My first impression of the Japanese umbrella pine was that I was looking at a species of yew (Taxus spp.). Sure, its features were a bit more exaggerated than I was used to but what do I know? Trying to understand tree diversity is a recent development in my botanical obsession so I don’t have much to base my opinions on. Regardless, I am glad I gave the little sapling I was looking at a closer inspection. Turns out, the Japanese umbrella pine is most definitely not a yew. It is actually unique in its taxonomic position as the only member of the family Sciadopityaceae.
The Japanese umbrella pine goes by the scientific name of Sciadopitys verticillata. Both common and scientific names hint at the whorled arrangements of its “leaves.” I place leaves in quotes because they are not leaves at all. One of the most remarkable features of this tree is the fact that those whorled leaves are actually thickened, photosynthetic extensions of the stem known as “cladodes.”
It seems that the true leaves of the Japanese umbrella pine have, through evolutionary time, been reduced to tiny, brown scales that clasp the stems. I am not sure what evolutionary advantage(s) cladodes infer over leaves, however, at least one source suggested that cladodes may have fewer stomata and therefore can help to reduce water loss. Until someone looks deeper into this mystery, we cannot say for sure.
As a tree, the Japanese umbrella pine is slow growing. Records show that young trees can take upwards of a decade to reach average human height. However, given time, the Japanese umbrella pine can grow into an impressive specimen. In the forests of Japan, it is possible to come across trees that are 65 to 100 ft (20 – 35 m) tall. It was once wide spread throughout much of southern Japan, however, an ever-increasing human population has seen that range reduced.
The gradual reduction of this species is not solely the fault of humans. Fossil evidence shows that the genus Sciadopitys was once wide spread throughout parts of Europe and Asia as well. Whereas the current diversity of this genus is limited to a single species, fossils of at least three extinct species have been found in rocks dating back to the Triassic Period, some 230 million years ago. It would appear that this obscure conifer family, like so many other gymnosperm lineages, has been on the decline for quite some time.

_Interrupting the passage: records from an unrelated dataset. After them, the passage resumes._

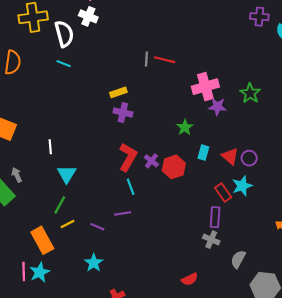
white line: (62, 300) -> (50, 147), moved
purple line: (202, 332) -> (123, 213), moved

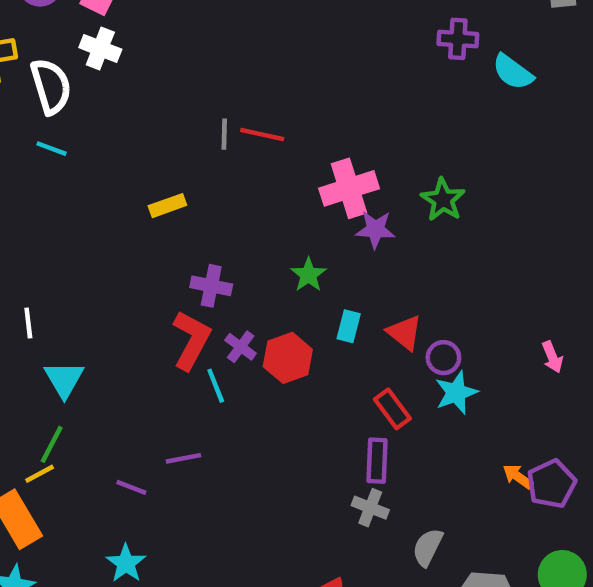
purple cross: (123, 112) -> (211, 286), moved
purple circle: (249, 158) -> (443, 358), moved
cyan star: (242, 186) -> (456, 393), moved
cyan line: (131, 187) -> (216, 386), moved
yellow line: (67, 224) -> (40, 474), moved

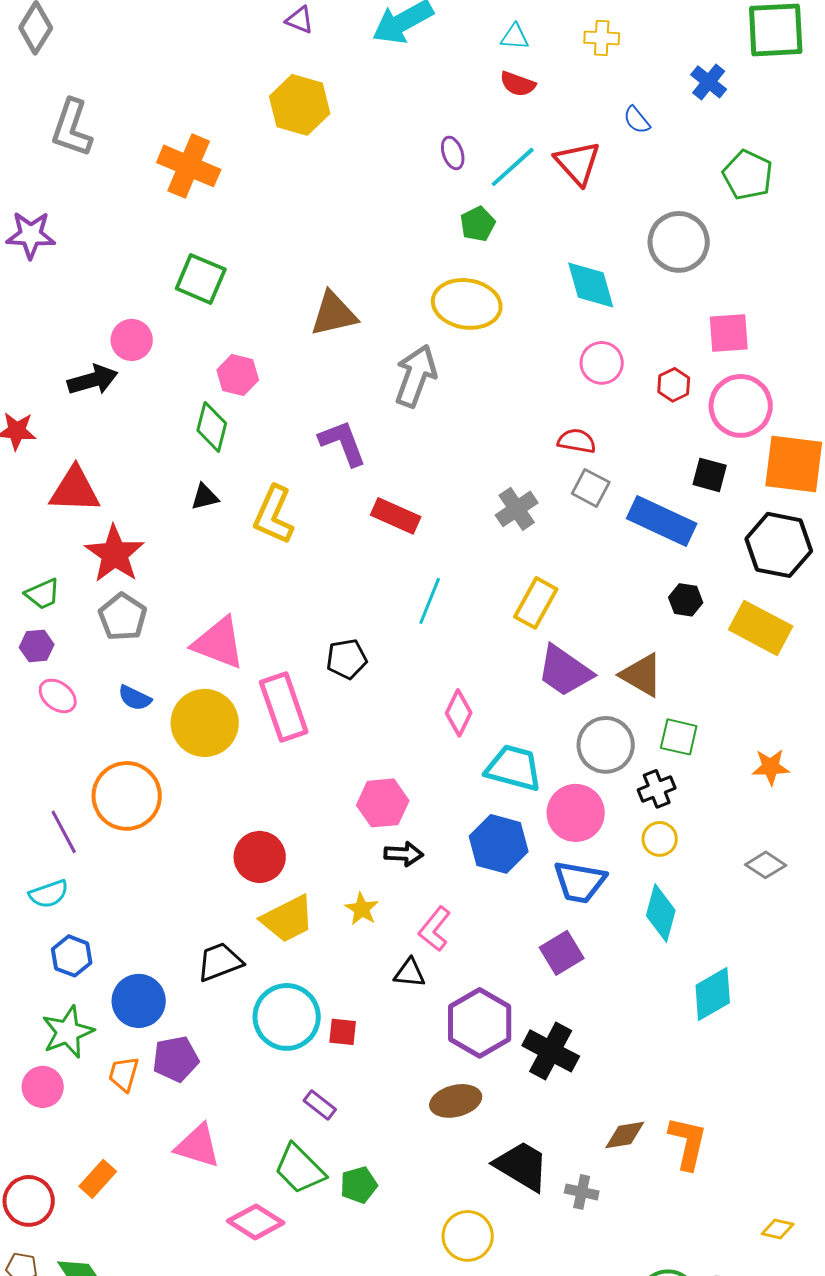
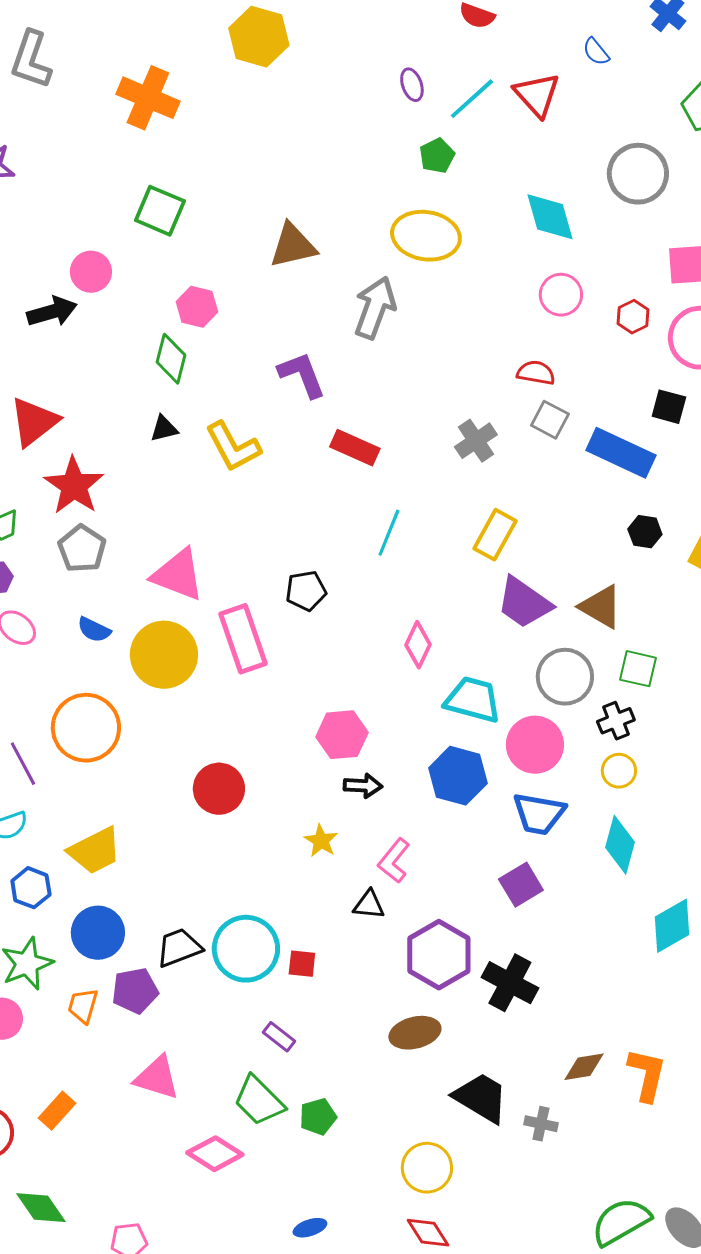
red triangle: (75, 490) -> (34, 422), turned -40
yellow L-shape: (274, 515) -> (233, 447), turned -52
yellow trapezoid: (288, 919) -> (95, 851), moved
black trapezoid: (220, 962) -> (179, 948), moved

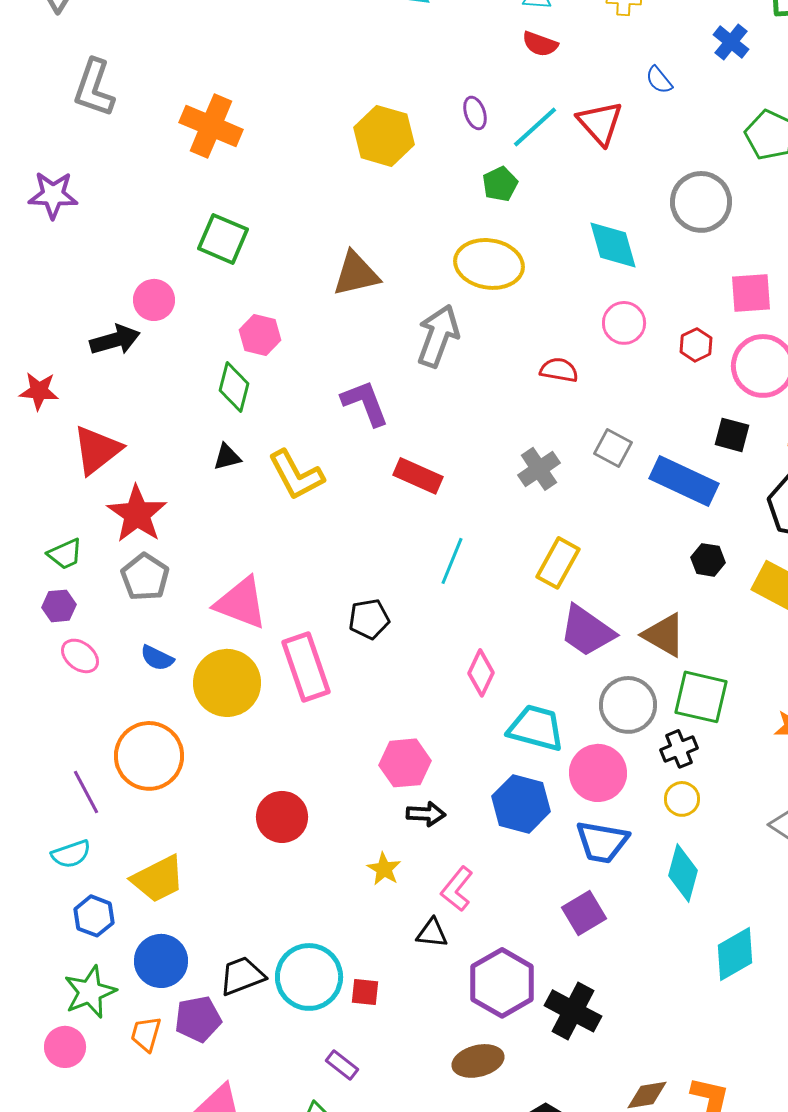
yellow hexagon: (259, 37) -> (384, 136), moved
red semicircle: (536, 373) -> (559, 370), moved
green square: (638, 669) -> (701, 697), size x1.4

Despite the obscure strangeness of the Japanese umbrella tree, it has gained considerable popularity as a unique landscape tree. Because it hails from a relatively cool regions of Japan, the Japanese umbrella tree adapts quite well to temperate climates around the globe. Enough people have grown this tree that some cultivars even exist. Whether you see it as a specimen in an arboretum or growing in the wild, know that you are looking at something quite special. The Japanese umbrella tree is a throwback to the days when gymnosperms were the dominant plants on the landscape and we are extremely lucky that it made it through to our time.